What the exercise asks:
Render every line of the records below as a numbered list, skipping blank lines and leaving out the pictures.

Records provided:

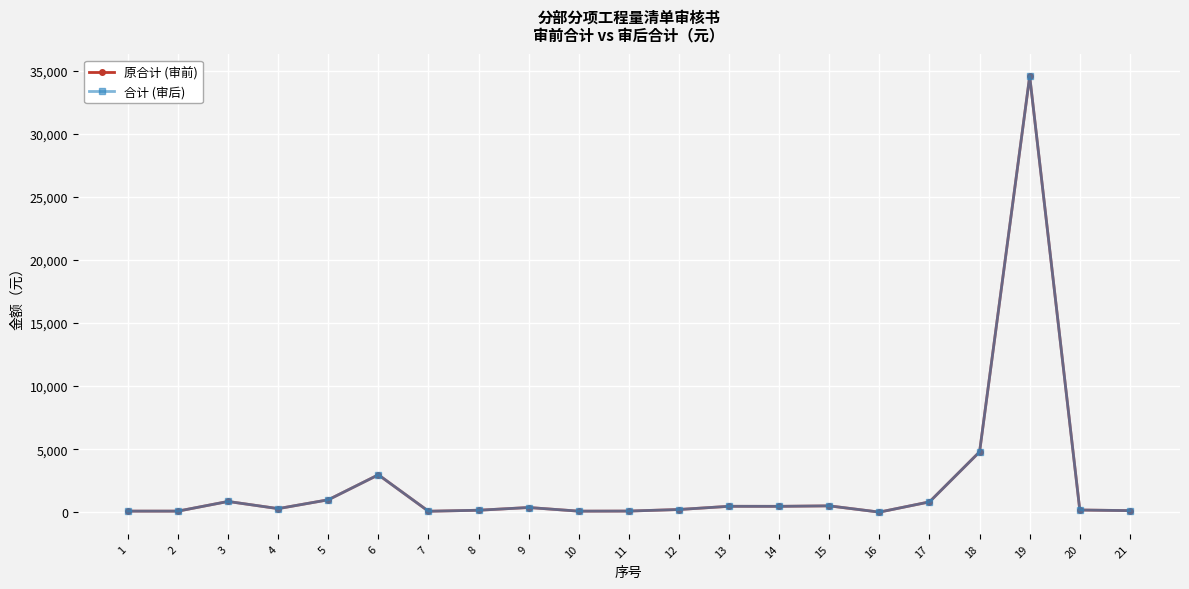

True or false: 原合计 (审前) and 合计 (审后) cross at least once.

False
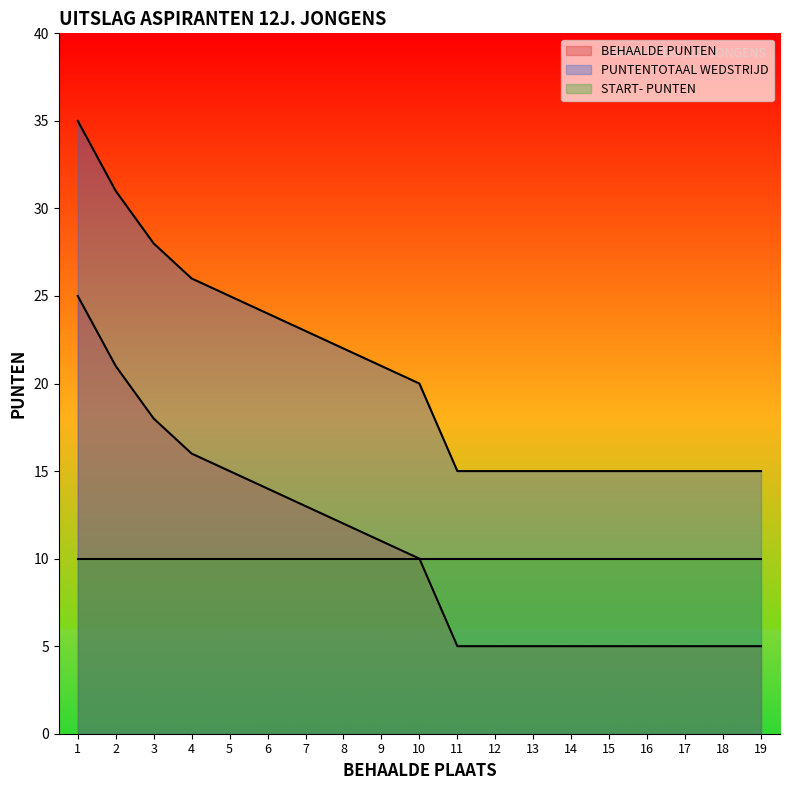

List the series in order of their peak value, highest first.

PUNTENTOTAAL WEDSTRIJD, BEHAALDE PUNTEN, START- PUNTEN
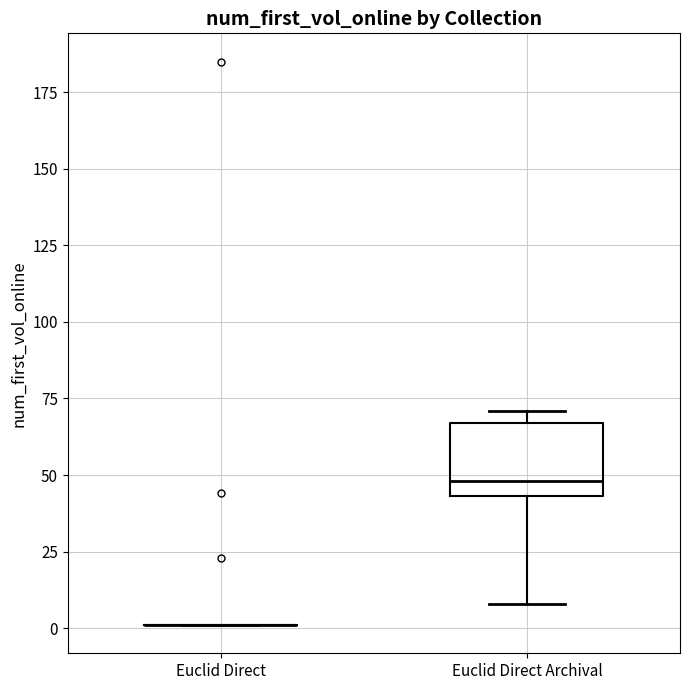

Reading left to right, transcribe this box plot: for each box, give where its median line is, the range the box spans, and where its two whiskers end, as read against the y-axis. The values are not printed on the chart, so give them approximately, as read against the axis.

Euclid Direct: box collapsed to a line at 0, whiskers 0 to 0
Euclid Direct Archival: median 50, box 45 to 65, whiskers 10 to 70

The answer:
1. True or false: 原合计 (审前) and 合计 (审后) cross at least once.
2. False
3. List the series in order of their peak value, highest first.
4. PUNTENTOTAAL WEDSTRIJD, BEHAALDE PUNTEN, START- PUNTEN
5. Reading left to right, transcribe this box plot: for each box, give where its median line is, the range the box spans, and where its two whiskers end, as read against the y-axis. The values are not printed on the chart, so give them approximately, as read against the axis.
6. Euclid Direct: box collapsed to a line at 0, whiskers 0 to 0
7. Euclid Direct Archival: median 50, box 45 to 65, whiskers 10 to 70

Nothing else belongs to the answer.